О книге Селина «Le voyage au bout de la nuit» заговорили сразу после присуждения Гонкуровской премии. Получил ее писатель посредственный, автор одного из тех романов, которые без особой скуки читаются, но и без особого труда забываются. Селина обошли. Но голосовали за него именно те члены жюри, которые славятся свои литературным «нюхом», да и некоторые из его противников признались после голосования, что сердце их полностью на стороне Селина, и если они его не поддерживали, то лишь по нежеланию разжигать страсти и поднимать скандал.
Прошло три или четыре месяца. Официальный лауреат Мазлин успел за это время, вместе со своими «Волками», отойти, как говорится, «в тень забвения». Его соперник, Селин, прославился на всю Европу, а во Франции вызвал бесконечные споры и целый поток статей. «Путешествие в глубь ночи» — книга огромная, мрачная и довольно дорого стоящая. Несмотря на это, она, действительно, — «у всех в руках». Кто-то правильно заметил, что ее читают «министры и шоферы, академики и консьержки». Нечто подобное было в прошлом году в Париже с «Любовником леди Чаттерлей», — но, разумеется, совсем по другим причинам.
Мнения крайне разноречивы. Одни превозносят Селина до небес, другие презрительно называют его полуграмотным болтуном, клеветником и циником, рассказывающим все, что ему придет в голову, без разбора или плана. Обстановка для успеха книги — самая благоприятная, тем более что положительные отзывы преобладают.
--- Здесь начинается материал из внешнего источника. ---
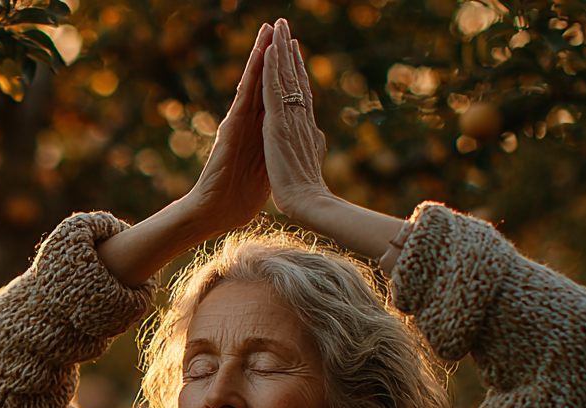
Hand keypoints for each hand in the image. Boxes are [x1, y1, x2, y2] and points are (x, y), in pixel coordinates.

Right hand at [95, 24, 273, 285]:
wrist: (217, 213)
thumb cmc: (241, 198)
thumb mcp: (269, 169)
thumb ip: (278, 152)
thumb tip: (296, 147)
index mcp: (260, 130)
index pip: (274, 95)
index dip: (285, 72)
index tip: (295, 48)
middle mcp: (248, 121)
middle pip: (263, 80)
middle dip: (272, 52)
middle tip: (281, 24)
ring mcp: (239, 123)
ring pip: (253, 82)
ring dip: (261, 54)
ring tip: (268, 29)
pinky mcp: (231, 128)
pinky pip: (244, 95)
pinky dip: (252, 75)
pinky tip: (258, 56)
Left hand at [262, 19, 331, 222]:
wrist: (308, 203)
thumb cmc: (306, 193)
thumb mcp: (308, 162)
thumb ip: (309, 146)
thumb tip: (316, 138)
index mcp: (303, 127)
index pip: (299, 92)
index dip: (296, 69)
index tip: (293, 50)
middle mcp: (300, 117)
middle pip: (294, 77)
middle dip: (288, 51)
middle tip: (285, 26)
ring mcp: (290, 118)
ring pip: (284, 77)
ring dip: (280, 49)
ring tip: (278, 26)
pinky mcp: (279, 123)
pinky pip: (273, 89)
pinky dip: (271, 68)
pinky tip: (269, 49)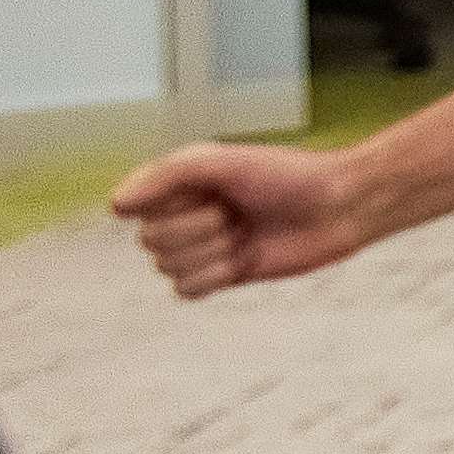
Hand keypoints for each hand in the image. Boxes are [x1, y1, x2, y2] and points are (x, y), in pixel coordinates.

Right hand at [110, 144, 375, 297]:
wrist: (337, 207)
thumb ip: (166, 176)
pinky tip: (242, 261)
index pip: (135, 206)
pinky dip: (213, 278)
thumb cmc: (285, 176)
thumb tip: (115, 206)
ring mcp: (201, 246)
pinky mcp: (221, 275)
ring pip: (167, 267)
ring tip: (245, 233)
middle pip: (150, 241)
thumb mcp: (223, 163)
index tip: (208, 190)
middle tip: (236, 212)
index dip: (168, 203)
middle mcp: (183, 214)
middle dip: (197, 229)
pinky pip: (185, 290)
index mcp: (178, 183)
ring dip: (211, 252)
Осуждения и брань идут, главным образом, из лагеря принципиальных хранителей традиций, защитников добрых нравов и любителей всего условно-изящного в искусстве. Там, в этом лагере, утверждают, что, во-первых, Селин не умеет писать по-французски, во-вторых, он лишен чувства меры, этого коренного французского свойства, в-третьих, — развращает читателя и подтачивает в его сознании уважение к исконным человеческим добродетелям, в–четвертых… Но перечислять все обвинения ни к чему. Полезнее, пожалуй, вспомнить, что приблизительно то же говорилось в свое время о Флобере, о Бодлере, о Золя, о многих других. О «Мадам Бовари» один из авторитетнейших критиков три четверти века тому назад писал: «Эта книга утонет в грязи, которою автор пытался залить наше общество». Предсказание, как известно, оправдалось не вполне… Конечно, не следует делать заключения по аналогии: нельзя a priori утверждать, что судьба книги Селина будет такой же, как судьба флоберовского романа. Это было бы слишком легкомысленно. Единственное, к чему обязывает разноголосица в отзывах: внимательное чтение.
Книга замечательна. С первой до последней страницы в ней чувствуется внутреннее единство, и есть ли в ней план или нет, — становится мало-помалу безразлично: если архитектурность в замысле и отсутствует, то все время присутствует в нем человек, – и этим спаивает, связывает распадающиеся части повествования, дает им непрерывную жизнь. Безразлично и то, «умеет» ли, — в школьном, строго грамматическом смысле слова, — Селин писать. Конечно, язык у него чудовищный: это смесь уличного «арго» с отрывистым красноречием лавочника, приправленная нарочитым пренебрежением ко всякой книжной, литературной, плавной красивости. Но при этом подлинный художник, подлинный писатель виден всюду: одной фразой Селин умеет сказать или показать все, что ему нужно, и многие французские романисты-академики, считающие себя специалистами по части художественной изобразительности, могли бы у него поучиться этому искусству. Есть сцены незабываемые в «Путешествии». Читаешь — и невольно останавливаешься, опускаешь книгу на колени: хочется с кем-нибудь тут же поделиться впечатлением, тут же кому-нибудь передать книгу, сказать: «Прочтите, — как это хорошо!» Поражает правдивость. Ленин в одной из своих статей о Толстом употребил выражение: «срывание всех и всяческих масок» — выражение, которое в советской критике стало классическим и повторяется постоянно. Вот, упорством и настойчивостью «в срывании масок» и изумляет Селин: нет в «Путешествии» пощады для человека. Только сердце, наперекор сознанию, иногда заступается за него, — и тогда в этой странной и жестокой книге вдруг появляются страницы и главы, звучащие будто какая-то жалобная, тихая песенка: наивно, беспомощно, еле-еле внятно.